*Data for this exercise*.
******************************

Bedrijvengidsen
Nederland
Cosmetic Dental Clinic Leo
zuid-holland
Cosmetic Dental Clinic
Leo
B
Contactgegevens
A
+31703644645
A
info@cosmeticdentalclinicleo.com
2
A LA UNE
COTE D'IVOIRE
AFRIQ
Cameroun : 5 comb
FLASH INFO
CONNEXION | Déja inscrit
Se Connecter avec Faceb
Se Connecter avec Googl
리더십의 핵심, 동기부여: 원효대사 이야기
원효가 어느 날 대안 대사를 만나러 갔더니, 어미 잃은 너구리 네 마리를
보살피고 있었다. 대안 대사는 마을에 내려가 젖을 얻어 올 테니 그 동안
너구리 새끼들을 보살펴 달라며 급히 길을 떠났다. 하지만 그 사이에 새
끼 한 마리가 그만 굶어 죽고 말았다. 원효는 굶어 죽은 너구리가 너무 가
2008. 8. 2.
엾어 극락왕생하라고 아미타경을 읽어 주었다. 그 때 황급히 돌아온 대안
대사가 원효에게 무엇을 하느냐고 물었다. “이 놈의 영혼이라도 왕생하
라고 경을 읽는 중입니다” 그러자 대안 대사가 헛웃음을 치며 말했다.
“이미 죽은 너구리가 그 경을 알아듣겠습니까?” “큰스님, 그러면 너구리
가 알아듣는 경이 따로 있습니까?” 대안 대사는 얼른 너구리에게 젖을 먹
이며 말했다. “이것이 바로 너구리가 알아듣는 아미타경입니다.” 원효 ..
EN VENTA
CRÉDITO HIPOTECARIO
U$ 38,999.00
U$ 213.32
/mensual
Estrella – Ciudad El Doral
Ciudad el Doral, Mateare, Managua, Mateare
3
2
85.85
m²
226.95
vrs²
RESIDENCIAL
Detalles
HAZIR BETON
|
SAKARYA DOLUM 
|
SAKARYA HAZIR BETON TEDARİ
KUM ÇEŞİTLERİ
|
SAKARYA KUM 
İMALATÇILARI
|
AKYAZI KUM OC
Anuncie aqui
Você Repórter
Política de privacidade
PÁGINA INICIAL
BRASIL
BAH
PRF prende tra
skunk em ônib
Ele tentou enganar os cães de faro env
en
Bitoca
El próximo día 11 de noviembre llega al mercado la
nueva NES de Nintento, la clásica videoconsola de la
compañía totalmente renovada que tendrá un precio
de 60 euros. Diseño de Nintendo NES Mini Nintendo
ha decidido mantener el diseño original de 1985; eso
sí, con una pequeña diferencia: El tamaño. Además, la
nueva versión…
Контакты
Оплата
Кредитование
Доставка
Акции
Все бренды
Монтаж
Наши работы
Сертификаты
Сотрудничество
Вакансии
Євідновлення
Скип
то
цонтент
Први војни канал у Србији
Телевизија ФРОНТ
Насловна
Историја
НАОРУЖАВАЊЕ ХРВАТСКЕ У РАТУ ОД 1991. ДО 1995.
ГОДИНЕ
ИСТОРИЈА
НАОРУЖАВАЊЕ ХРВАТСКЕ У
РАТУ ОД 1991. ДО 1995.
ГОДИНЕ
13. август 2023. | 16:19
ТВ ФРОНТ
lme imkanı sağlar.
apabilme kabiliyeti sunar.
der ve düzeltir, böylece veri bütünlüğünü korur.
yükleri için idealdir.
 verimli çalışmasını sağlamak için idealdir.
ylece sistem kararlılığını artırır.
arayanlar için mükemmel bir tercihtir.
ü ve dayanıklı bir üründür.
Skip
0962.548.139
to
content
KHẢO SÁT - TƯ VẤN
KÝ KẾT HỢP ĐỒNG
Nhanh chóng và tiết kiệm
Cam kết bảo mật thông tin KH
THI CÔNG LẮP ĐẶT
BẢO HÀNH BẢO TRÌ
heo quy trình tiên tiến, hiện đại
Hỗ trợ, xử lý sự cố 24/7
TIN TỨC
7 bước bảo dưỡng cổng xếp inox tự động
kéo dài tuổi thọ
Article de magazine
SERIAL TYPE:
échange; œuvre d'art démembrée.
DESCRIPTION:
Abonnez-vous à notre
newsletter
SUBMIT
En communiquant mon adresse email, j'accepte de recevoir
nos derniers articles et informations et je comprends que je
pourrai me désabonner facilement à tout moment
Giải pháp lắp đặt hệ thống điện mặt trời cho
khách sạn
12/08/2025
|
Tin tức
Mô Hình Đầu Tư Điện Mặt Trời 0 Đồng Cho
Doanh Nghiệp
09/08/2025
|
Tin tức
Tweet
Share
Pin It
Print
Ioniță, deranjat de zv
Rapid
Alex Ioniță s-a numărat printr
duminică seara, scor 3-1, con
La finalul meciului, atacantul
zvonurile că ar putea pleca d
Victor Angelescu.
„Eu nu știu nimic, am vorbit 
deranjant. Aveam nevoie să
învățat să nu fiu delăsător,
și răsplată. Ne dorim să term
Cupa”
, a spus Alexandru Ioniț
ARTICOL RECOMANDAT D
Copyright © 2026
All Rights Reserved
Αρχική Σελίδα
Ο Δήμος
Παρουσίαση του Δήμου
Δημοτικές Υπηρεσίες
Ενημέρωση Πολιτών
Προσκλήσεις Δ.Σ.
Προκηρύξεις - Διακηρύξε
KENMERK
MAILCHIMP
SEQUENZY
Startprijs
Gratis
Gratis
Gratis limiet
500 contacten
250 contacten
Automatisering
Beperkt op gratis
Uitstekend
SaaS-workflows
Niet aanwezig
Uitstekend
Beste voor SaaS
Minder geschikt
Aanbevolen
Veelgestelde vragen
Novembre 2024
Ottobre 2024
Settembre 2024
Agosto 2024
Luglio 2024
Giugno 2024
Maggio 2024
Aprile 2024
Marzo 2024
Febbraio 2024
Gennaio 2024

******************************

*Problem to work on*. Reproduce the text of the entries verbatim, from their very beginning through the line containing "nueva NES de", with that line included.

*Written reply*.
Bedrijvengidsen
Nederland
Cosmetic Dental Clinic Leo
zuid-holland
Cosmetic Dental Clinic
Leo
B
Contactgegevens
A
+31703644645
A
info@cosmeticdentalclinicleo.com
2
A LA UNE
COTE D'IVOIRE
AFRIQ
Cameroun : 5 comb
FLASH INFO
CONNEXION | Déja inscrit
Se Connecter avec Faceb
Se Connecter avec Googl
리더십의 핵심, 동기부여: 원효대사 이야기
원효가 어느 날 대안 대사를 만나러 갔더니, 어미 잃은 너구리 네 마리를
보살피고 있었다. 대안 대사는 마을에 내려가 젖을 얻어 올 테니 그 동안
너구리 새끼들을 보살펴 달라며 급히 길을 떠났다. 하지만 그 사이에 새
끼 한 마리가 그만 굶어 죽고 말았다. 원효는 굶어 죽은 너구리가 너무 가
2008. 8. 2.
엾어 극락왕생하라고 아미타경을 읽어 주었다. 그 때 황급히 돌아온 대안
대사가 원효에게 무엇을 하느냐고 물었다. “이 놈의 영혼이라도 왕생하
라고 경을 읽는 중입니다” 그러자 대안 대사가 헛웃음을 치며 말했다.
“이미 죽은 너구리가 그 경을 알아듣겠습니까?” “큰스님, 그러면 너구리
가 알아듣는 경이 따로 있습니까?” 대안 대사는 얼른 너구리에게 젖을 먹
이며 말했다. “이것이 바로 너구리가 알아듣는 아미타경입니다.” 원효 ..
EN VENTA
CRÉDITO HIPOTECARIO
U$ 38,999.00
U$ 213.32
/mensual
Estrella – Ciudad El Doral
Ciudad el Doral, Mateare, Managua, Mateare
3
2
85.85
m²
226.95
vrs²
RESIDENCIAL
Detalles
HAZIR BETON
|
SAKARYA DOLUM 
|
SAKARYA HAZIR BETON TEDARİ
KUM ÇEŞİTLERİ
|
SAKARYA KUM 
İMALATÇILARI
|
AKYAZI KUM OC
Anuncie aqui
Você Repórter
Política de privacidade
PÁGINA INICIAL
BRASIL
BAH
PRF prende tra
skunk em ônib
Ele tentou enganar os cães de faro env
en
Bitoca
El próximo día 11 de noviembre llega al mercado la
nueva NES de Nintento, la clásica videoconsola de la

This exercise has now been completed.